What is required:
An exact copy of the records below is required, and it must contain no pictures.

Optical and exposure parameters:

******************************

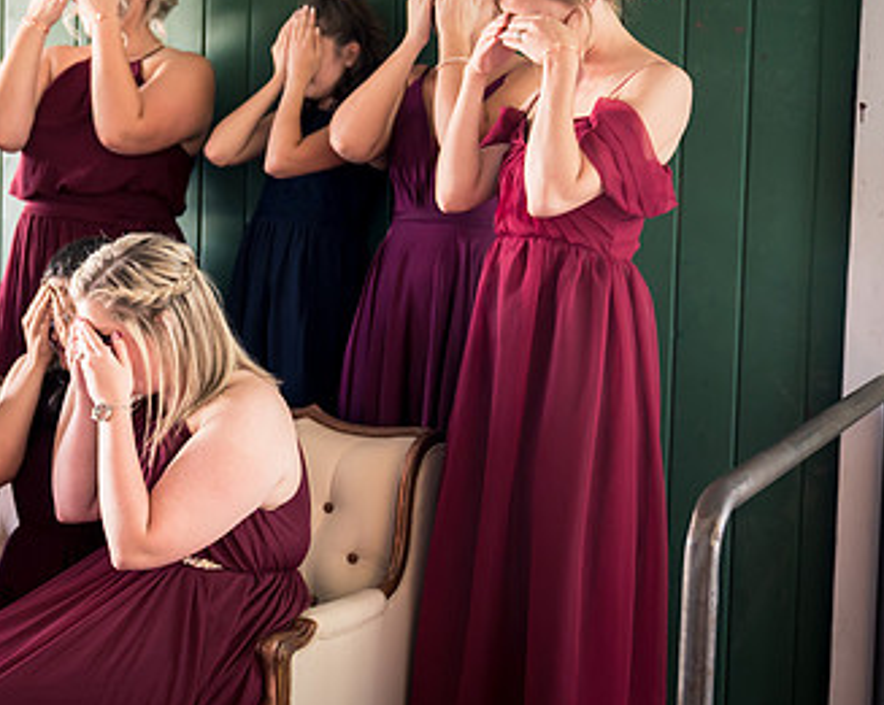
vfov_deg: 25.2
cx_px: 173
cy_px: 247
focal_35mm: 60
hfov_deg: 30.7
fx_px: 1568
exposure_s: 1/80
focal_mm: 36
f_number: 2.8
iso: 1600
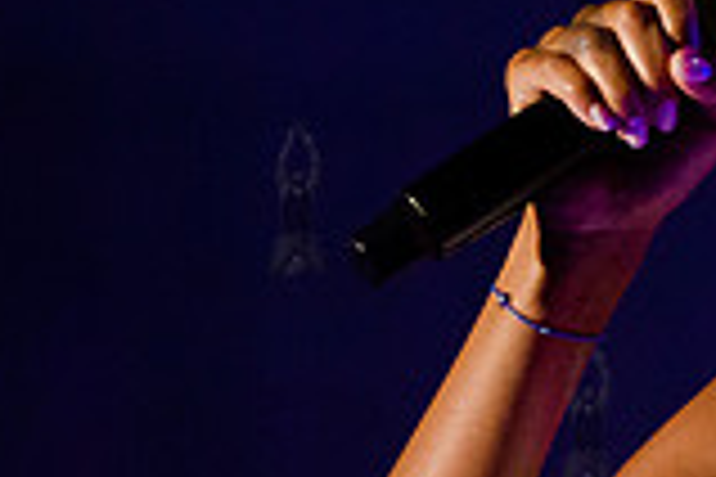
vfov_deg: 1.9
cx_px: 1086
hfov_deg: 2.8
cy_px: 176
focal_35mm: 724
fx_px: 14398
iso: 3200
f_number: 2.8
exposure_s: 1/400
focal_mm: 170
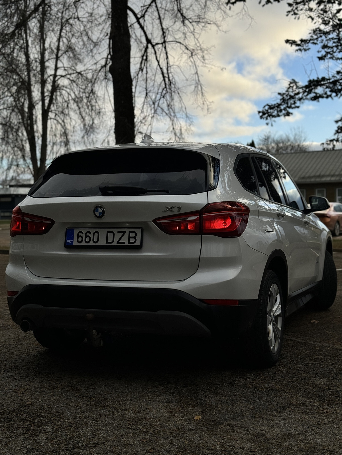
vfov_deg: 39.7
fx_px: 632
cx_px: 171
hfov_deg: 30.3
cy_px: 228
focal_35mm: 48
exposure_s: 1/3817
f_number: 1.78
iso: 64
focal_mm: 6.76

******************************

Answer box:
vfov_deg: 25.2
cx_px: 173
cy_px: 247
focal_35mm: 60
hfov_deg: 30.7
fx_px: 1568
exposure_s: 1/80
focal_mm: 36
f_number: 2.8
iso: 1600
vfov_deg: 1.9
cx_px: 1086
hfov_deg: 2.8
cy_px: 176
focal_35mm: 724
fx_px: 14398
iso: 3200
f_number: 2.8
exposure_s: 1/400
focal_mm: 170
vfov_deg: 39.7
fx_px: 632
cx_px: 171
hfov_deg: 30.3
cy_px: 228
focal_35mm: 48
exposure_s: 1/3817
f_number: 1.78
iso: 64
focal_mm: 6.76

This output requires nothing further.